There are reports of fresh attacks of well known Trojan horse ZeuS on Blackberry devices. Blackberry has a special reputation of being a secure platform but recent news are defamatory. Problem becomes deepening when we come across the infecting mechanism of this malware. The Trojan once installed becomes completely invisible leaving no trail to track. ZeuS also known as Zbot is a Trojan horse that steals banking information by keystroke logging.
As South Asia director of Kaspersky Lab puts the present situation as :
“There has been a new wave of malware attack that has started affecting BlackBerry and it has originated from Poland. The aim is to extract banking passwords.”
Trend Micro,a security research firm reported a Zeus Trojan specifically targeting Blackberry devices. Virus notes the keystroke while user using Mobile banking and thus steals the personal information like passwords etc. Amit Nath, Trend Micro’s security manager in India and SAARC elucidated the virus mechanism. Zeus trojan “does not display any graphical user interface that can prompt users about the infection. Instead, it removes itself from the list of applications. The virus can view, delete and forward text messages, block calls, change the administrator on the device and block phone numbers. It allows the hacker to change the telephone number the device sends all the data to in the event that it gets shut down.”

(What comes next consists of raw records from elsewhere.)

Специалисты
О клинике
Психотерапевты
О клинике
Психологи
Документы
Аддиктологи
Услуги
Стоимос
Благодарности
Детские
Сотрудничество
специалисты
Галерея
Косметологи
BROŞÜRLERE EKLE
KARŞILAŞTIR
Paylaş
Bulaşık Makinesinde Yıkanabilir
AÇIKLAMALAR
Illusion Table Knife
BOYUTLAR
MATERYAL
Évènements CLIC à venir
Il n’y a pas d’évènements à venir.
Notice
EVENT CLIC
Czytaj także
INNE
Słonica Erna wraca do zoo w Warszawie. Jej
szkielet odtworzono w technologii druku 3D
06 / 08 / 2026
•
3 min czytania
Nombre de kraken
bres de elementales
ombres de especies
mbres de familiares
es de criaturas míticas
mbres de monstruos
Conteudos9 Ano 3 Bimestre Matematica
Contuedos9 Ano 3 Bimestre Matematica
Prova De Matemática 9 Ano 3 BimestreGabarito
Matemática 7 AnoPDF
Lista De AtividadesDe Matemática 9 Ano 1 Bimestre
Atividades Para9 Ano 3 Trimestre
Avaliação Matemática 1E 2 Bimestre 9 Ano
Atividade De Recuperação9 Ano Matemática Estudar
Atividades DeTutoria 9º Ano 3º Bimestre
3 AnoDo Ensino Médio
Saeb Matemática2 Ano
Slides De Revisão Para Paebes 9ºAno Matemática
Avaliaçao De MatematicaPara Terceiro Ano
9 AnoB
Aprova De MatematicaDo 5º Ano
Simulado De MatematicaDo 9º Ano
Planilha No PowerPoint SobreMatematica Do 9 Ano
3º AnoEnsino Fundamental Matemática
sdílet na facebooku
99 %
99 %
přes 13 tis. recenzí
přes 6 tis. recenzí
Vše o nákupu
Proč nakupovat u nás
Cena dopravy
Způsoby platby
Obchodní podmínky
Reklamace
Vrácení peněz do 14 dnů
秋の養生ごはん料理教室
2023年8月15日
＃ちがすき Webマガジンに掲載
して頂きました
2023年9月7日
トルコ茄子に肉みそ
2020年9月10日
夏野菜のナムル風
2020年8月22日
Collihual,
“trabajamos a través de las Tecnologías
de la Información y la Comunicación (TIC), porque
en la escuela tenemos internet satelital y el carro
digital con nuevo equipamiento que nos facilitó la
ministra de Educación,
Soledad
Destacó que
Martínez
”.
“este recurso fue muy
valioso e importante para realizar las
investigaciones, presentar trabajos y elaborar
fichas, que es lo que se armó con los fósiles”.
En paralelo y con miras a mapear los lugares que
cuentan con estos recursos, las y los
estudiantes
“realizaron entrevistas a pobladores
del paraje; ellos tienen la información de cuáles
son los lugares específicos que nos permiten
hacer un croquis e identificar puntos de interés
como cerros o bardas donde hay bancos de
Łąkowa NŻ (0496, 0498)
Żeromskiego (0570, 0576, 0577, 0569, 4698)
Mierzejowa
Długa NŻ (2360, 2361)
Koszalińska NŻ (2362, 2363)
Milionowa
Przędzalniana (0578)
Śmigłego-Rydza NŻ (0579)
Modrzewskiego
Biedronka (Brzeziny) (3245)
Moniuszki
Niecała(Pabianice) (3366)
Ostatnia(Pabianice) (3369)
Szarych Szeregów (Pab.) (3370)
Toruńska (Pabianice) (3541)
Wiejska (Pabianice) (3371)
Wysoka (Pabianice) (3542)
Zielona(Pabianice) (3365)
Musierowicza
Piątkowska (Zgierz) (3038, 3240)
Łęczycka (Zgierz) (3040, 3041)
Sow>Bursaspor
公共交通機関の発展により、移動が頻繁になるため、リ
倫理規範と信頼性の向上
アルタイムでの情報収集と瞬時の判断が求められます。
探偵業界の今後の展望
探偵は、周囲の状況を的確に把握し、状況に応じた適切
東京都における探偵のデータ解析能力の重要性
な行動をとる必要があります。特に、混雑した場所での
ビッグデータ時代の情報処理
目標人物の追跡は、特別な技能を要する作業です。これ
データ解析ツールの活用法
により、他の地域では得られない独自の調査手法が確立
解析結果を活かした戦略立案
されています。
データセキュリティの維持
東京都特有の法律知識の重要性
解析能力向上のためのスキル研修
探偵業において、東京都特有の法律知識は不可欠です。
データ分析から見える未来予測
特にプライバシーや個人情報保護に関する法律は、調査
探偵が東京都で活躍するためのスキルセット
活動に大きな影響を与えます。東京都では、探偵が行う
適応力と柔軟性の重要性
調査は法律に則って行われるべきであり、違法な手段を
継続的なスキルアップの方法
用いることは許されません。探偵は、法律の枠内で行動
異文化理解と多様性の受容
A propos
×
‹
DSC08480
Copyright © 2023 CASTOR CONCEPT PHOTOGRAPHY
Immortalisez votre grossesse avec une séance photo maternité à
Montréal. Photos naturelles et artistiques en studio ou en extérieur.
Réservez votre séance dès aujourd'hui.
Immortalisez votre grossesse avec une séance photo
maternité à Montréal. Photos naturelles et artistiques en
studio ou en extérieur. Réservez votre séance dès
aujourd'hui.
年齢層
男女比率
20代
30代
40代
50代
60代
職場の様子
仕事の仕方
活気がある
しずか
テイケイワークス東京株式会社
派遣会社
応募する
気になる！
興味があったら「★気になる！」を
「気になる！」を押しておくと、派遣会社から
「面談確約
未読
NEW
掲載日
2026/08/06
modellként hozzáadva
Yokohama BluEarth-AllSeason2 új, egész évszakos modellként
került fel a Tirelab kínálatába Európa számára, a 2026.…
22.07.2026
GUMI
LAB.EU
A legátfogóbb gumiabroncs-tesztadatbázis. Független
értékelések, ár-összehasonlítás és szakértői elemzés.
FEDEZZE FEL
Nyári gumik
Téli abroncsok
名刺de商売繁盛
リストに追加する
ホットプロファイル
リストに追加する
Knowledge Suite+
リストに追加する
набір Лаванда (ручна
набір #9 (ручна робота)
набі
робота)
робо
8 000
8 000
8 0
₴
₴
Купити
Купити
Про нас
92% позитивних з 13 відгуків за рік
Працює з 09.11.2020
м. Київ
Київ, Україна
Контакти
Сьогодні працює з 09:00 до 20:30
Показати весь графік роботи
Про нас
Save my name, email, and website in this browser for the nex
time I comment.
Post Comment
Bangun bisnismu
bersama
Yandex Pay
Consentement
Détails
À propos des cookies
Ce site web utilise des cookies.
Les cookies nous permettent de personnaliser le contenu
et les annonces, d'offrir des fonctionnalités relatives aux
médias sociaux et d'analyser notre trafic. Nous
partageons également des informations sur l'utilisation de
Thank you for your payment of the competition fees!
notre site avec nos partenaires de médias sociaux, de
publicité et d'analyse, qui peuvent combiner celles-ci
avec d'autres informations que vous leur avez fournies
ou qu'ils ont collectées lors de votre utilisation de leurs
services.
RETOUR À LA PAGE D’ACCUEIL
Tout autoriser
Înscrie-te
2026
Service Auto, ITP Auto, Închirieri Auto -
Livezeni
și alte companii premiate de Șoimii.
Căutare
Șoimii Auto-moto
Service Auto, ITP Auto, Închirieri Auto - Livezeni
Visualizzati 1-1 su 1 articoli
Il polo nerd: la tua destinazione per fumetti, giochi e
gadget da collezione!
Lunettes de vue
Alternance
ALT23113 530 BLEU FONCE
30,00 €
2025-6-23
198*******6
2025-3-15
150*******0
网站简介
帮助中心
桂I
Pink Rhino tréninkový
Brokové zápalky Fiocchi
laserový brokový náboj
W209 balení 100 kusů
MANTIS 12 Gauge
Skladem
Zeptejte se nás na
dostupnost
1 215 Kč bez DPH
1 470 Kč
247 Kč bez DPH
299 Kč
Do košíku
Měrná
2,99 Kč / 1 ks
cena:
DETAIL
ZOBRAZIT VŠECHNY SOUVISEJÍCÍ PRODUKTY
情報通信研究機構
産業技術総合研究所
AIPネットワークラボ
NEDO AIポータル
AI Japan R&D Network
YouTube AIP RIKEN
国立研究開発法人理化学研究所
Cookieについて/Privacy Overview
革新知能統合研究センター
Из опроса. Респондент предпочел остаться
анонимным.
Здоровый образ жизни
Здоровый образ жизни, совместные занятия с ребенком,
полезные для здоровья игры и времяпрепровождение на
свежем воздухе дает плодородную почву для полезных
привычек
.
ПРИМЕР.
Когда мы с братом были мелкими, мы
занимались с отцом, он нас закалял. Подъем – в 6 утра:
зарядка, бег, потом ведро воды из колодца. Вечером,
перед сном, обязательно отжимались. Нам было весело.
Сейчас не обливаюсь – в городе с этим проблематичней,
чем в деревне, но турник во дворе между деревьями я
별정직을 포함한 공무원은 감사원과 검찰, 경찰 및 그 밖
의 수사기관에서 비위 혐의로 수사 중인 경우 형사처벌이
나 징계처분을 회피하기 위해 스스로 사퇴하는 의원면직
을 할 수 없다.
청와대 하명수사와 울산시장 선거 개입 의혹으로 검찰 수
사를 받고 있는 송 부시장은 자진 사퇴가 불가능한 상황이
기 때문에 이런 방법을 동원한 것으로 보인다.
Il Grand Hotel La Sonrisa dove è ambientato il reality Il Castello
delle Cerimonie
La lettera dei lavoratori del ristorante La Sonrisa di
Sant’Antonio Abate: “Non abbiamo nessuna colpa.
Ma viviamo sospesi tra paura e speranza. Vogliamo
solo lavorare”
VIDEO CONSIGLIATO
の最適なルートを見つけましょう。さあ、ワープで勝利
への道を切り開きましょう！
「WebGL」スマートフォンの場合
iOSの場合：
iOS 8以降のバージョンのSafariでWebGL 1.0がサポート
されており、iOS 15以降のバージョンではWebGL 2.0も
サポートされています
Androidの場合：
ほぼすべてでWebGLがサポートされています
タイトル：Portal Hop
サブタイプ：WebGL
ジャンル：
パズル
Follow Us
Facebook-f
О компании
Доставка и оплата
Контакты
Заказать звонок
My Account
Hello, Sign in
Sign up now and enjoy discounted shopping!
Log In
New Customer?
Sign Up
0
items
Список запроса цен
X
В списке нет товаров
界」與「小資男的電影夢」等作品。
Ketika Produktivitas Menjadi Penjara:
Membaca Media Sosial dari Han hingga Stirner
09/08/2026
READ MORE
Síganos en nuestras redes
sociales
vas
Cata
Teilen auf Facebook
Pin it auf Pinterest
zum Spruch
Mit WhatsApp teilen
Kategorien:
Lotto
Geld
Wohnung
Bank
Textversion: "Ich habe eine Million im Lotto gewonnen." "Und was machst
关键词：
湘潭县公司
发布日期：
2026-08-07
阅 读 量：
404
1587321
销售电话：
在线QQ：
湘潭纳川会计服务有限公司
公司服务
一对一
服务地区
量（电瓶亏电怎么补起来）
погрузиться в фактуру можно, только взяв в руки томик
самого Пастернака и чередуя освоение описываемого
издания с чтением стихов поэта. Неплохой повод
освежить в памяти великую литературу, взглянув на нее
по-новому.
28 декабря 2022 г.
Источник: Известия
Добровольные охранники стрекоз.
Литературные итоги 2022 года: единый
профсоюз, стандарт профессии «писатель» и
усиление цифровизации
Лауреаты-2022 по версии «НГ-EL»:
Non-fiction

This time Trojan specifically known as BBOS_ZITMO.B waits for to be installed,once installed it disappears,sends “App Installed OK” message to a botnet administrator then takes control over SMS function of Blackberry device. Now the device is infected and malware is ready to perform operations. These operations are commanded by botnet administrator. The actual phone user remains completely ignorant of these commands. In case the virus is apprehended and kicked out the administrator can hand over command privileges to a new administrator number, with the Set Administrator command.
- Malware can carry out following commands:
- Hiding SMS and sending it to Administrator without any knowledge tp user.
- Blocking calls.
- switch the phone on or off remotely.
How a secure platform like Blackberry was cracked is not easy to say,although Research in Motion has nothing uttered about the present scenario but the strong chances about the potential cause of breaching the security may be installing out-of-the-box applications.
So be warned and precautious while executing transactions and other banking options through the mobile phones and do not forget to update the virus database of your antivirus.